Tightrope walking

The trick is to not look down.

The trick is to find that still place deep in your belly,
and hold it firmly,
and let the world move past you.

The trick is to look straight ahead,
to the end of the rope.

The trick is to make nets,
festoon the world with tightly woven webs
so that if you fall, you’ll be caught,
held gently by your own foresight.

The trick is to hang above the void
and sparkle.

The trick is to keep it balanced –
work and life and kids and friends and keeping fit
and what’s for dinner and the school run and facebook
and shopping and sex and cake to take into the office
and ringing your mum and cleaning the bathroom
because you’re so wonderful and so on top of it all.

The trick is not to mind the pain.

The trick is to hold out your arms.

The trick is to hang suspended and smile
your brightest smile.

The trick is



I’m the ringmaster at dVerse tonight, where we are writing poems on a circus theme. Do come and join us!

35 thoughts on “Tightrope walking

  1. This is a terrific poem–you are woman & we can hear you roar. It is a performance piece. I read it aloud and it works well; nice job. Thanks for hosting.

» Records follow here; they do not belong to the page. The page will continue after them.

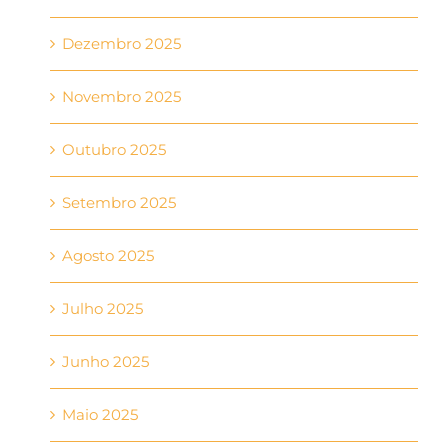
Dezembro 2025
Novembro 2025
Outubro 2025
Setembro 2025
Agosto 2025
Julho 2025
Junho 2025
Maio 2025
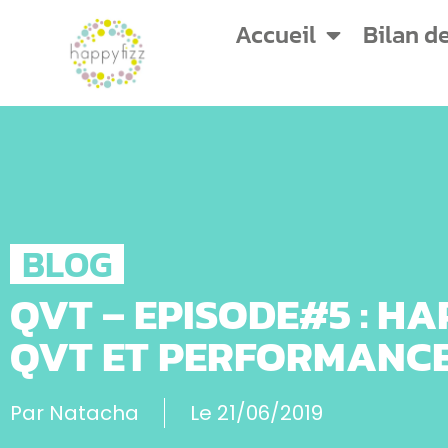
Accueil
Bilan d
BLOG
QVT – EPISODE#5 : HA
QVT ET PERFORMANC
Par
Natacha
Le
21/06/2019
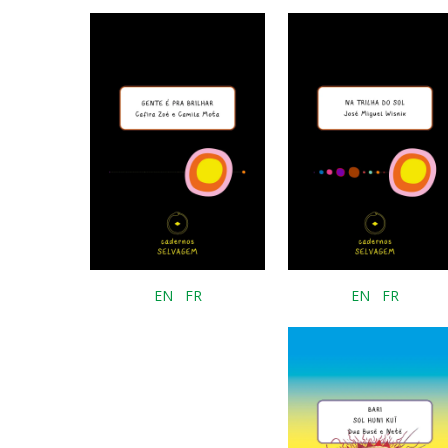
EN
FR
EN
FR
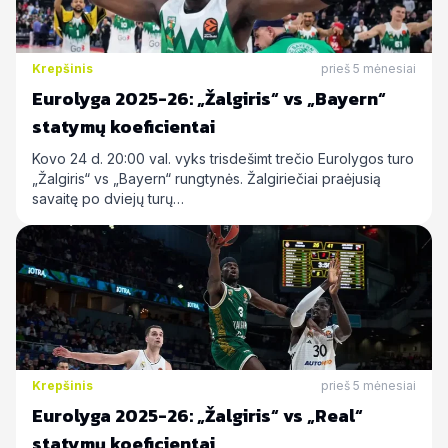
Krepšinis
prieš 5 mėnesiai
Eurolyga 2025-26: „Žalgiris“ vs „Bayern“
statymų koeficientai
Kovo 24 d. 20:00 val. vyks trisdešimt trečio Eurolygos turo
„Žalgiris“ vs „Bayern“ rungtynės. Žalgiriečiai praėjusią
savaitę po dviejų turų…
Krepšinis
prieš 5 mėnesiai
Eurolyga 2025-26: „Žalgiris“ vs „Real“
statymų koeficientai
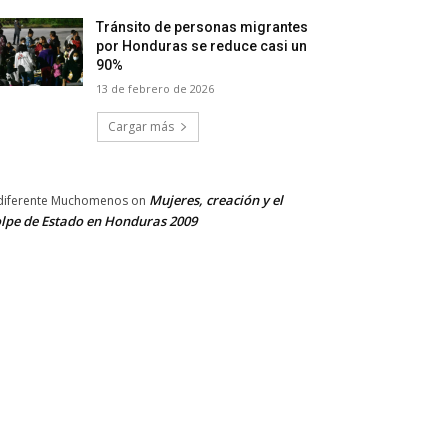
Tránsito de personas migrantes
por Honduras se reduce casi un
90%
13 de febrero de 2026
Cargar más
Mujeres, creación y el
diferente Muchomenos
on
lpe de Estado en Honduras 2009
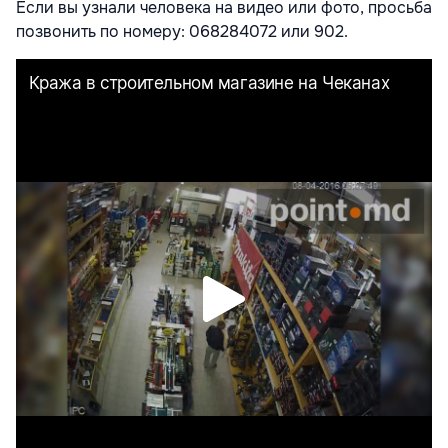
Если вы узнали человека на видео или фото, просьба
позвонить по номеру: 068284072 или 902.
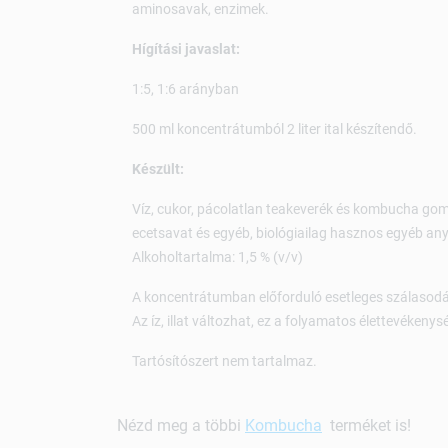
aminosavak, enzimek.
Hígítási javaslat:
1:5, 1:6 arányban
500 ml koncentrátumból 2 liter ital készítendő.
Készült:
Víz, cukor, pácolatlan teakeverék és kombucha go
ecetsavat és egyéb, biológiailag hasznos egyéb any
Alkoholtartalma: 1,5 % (v/v)
A koncentrátumban előforduló esetleges szálasodá
Az íz, illat változhat, ez a folyamatos élettevékeny
Tartósítószert nem tartalmaz.
Nézd meg a többi
Kombucha
terméket is!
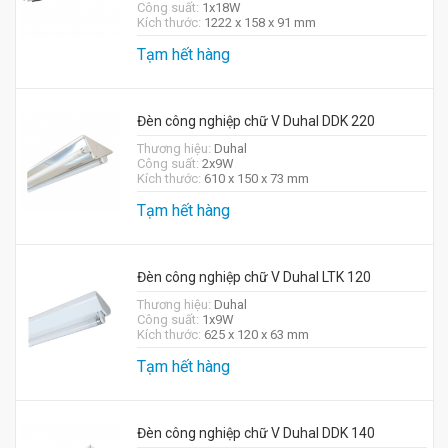
Công suất:
1x18W
Kích thước:
1222 x 158 x 91 mm
Tạm hết hàng
Đèn công nghiệp chữ V Duhal DDK 220
Thương hiệu:
Duhal
Công suất:
2x9W
Kích thước:
610 x 150 x 73 mm
Tạm hết hàng
Đèn công nghiệp chữ V Duhal LTK 120
Thương hiệu:
Duhal
Công suất:
1x9W
Kích thước:
625 x 120 x 63 mm
Tạm hết hàng
Đèn công nghiệp chữ V Duhal DDK 140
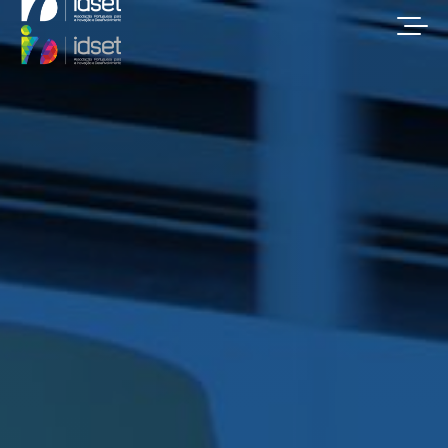
IDSET | Fundos comunitários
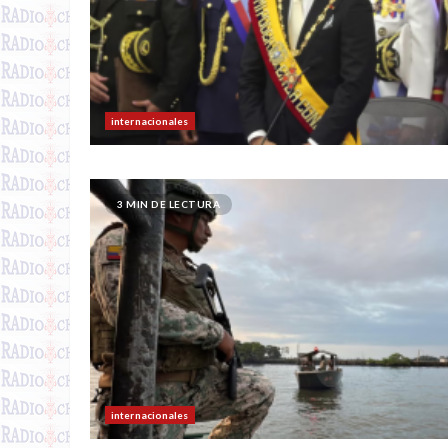
internacionales
3 MIN DE LECTURA
internacionales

  2. I took the ‘sequin’ solution to be ironical. On the lines of give her a bit of glamour and she’ll shut up, what she wants is a night out from time to time and she won’t mind the rest. I might be completely wrong…


  3. AH, this is so well done — the tightrope walk through life is all about keeping balance. This is quite refreshing and evocative in its relation and identification with the modern way of living.
    I am also somehow reminded of the grimness and the life-death struggle of the balance that never stays in Rohinton Mistry’s A Fine Balance.

    I love this bit: “festoon the world with tightly woven webs/so that if you fall, you’ll be caught,/held gently by your own foresight.”


  4. The repetition of ‘the trick’ is effective in your extended metaphor, Sarah. I know that feeling of trying not to look down, and that still place deep in my belly, I find myself holding it firmly every time I leave the house. You’re right, ‘The trick is to hang above the void / and sparkle’. I suppose sequins can help – but not too many – they can dazzle a bit too much! 🙂


  5. Now this is how to use an extended metaphor in a poem! I love your use of the opening words “the trick is…” And this is the money line for me: “and shopping and sex and cake to take into the office …” Wonderfully done, Sarah!


  6. That’s a very clever poem. I like the way you relate walking a tight rope to the job of being a modern woman coping with the demands of busy family life. I love the line “the trick is sequins”. There is a kind of magic to the juggling act a mother performs.

    Liked by 1 person

  7. Very nicely written — stepping out on the trope which becomes the perilous rope a complicated, all-at-once mom has to walk. And those sequins, masquerading as smiles … perfect.